Four investor groups representing 265 institutions worldwide joined the United Nations Environment Program in opening a web portal that will show which projects gained finance to rein in global warming.
The move reflects a shift in the business community toward embracing the inevitability of stricter regulations on fossil fuels and more incentives for cleaner forms of energy. French President Francois Hollande, whose nation in December hosts the culminating round of UN talks aimed at the first-ever emissions limits that will apply in all countries, said executives need to recognize the rewards they can reap from the shift.
“Climate change is a menace, but it is also an opportunity to prepare the switch to a non-carbon energy future,” Hollande said in Berlin at a meeting with environment ministers and German Chancellor Angela Merkel. The UN effort, he said, represents the “last hope for a framework for energy transformation.”
Hollande’s appearance, along with the announcement from investors and the forum for executives in Paris beginning Wednesday, are part of the UN-led push to boost ambitions for the climate discussions later this year.
With greenhouse gases and the world’s average temperature both at record levels, more than 190 nations are negotiating on a deal that would replace the fossil fuel limits set out for industrial nations in the 1997 Kyoto Protocol. Their aim is to keep global warming to 2 degrees Celsius (3.6 degrees Fahrenheit) by the end of the century, a shift that remains the quickest since the last ice age ended some 10,000 years ago.

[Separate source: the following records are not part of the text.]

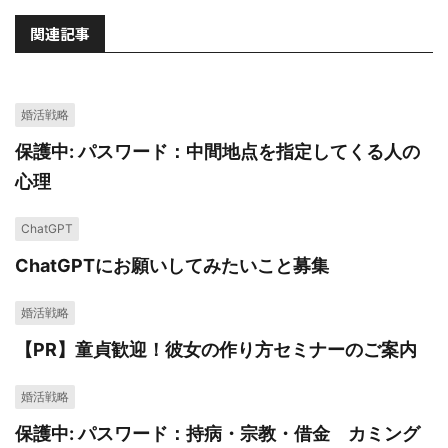
関連記事
婚活戦略
保護中: パスワード：中間地点を指定してくる人の
心理
ChatGPT
ChatGPTにお願いしてみたいこと募集
婚活戦略
【PR】童貞歓迎！彼女の作り方セミナーのご案内
婚活戦略
保護中: パスワード：持病・宗教・借金 カミング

Investors and companies that once sought to block new climate regulations now are supporting the process. The French oil major Total SA and Norway’s state oil company Statoil ASA are among those who will attend the meeting in Paris.
“Investors are working hard for a low carbon transition,” said Stephanie Pfeifer, chief executive officer of the Institutional Investors Group on Climate Change in Europe, which represents 100 firms managing 10 trillion euros ($11 trillion). “An ambitious global deal which sets a clear pathway towards a low carbon future would enable them to scale up these actions and go further.”
In Berlin, Merkel said climate change is an “opportunity” for those willing phase out fossil fuels and shift to cleaner forms of energy. Her country is in the process of scrapping nuclear reactors, providing incentives for solar and wind farms to make up the difference.
“We have to achieve the decarbonization this century,” Merkel said. “It will be decisive how we can channel global investments into a climate-friendly path” and those investments, she said, can be possible “without sacrificing economic growth.”
Renewable energy investment hit a record $310 billion last year, according to data compiled by Bloomberg. That’s short of the $1 trillion or more that the International Energy Agency says is necessary between now and 2050 to keep the planet from overheating.
The investors groups said their web portal is the first to record the wide range of projects obtaining finance. The site on Monday showed 17 separate projects spanning 30 countries, backed by 400 investors.
“The steps investors are taking today can be scaled up tremendously in the future with a strong climate deal,” said Chris Davis, chief of staff for the Investor Network on Climate Risk organized by Ceres, a Boston-based consultant advising 110 investors with $13 trillion of assets on sustainability issues.
The portal tracks how money is being reallocated toward low-carbon forms of energy and away from “emissions intensive” energy forms, according to a statement from the investors. It also shows how fund managers engage with fossil fuel companies and gives a way for companies to measure carbon pollution.
“The market for different investor responses to climate change is growing rapidly,” said Nathan Fabian, CEO of the Investors Group on Climate Change in Australia and New Zealand, which brings together 55 funds with $1 trillion. “This platform explains what investors are doing now.”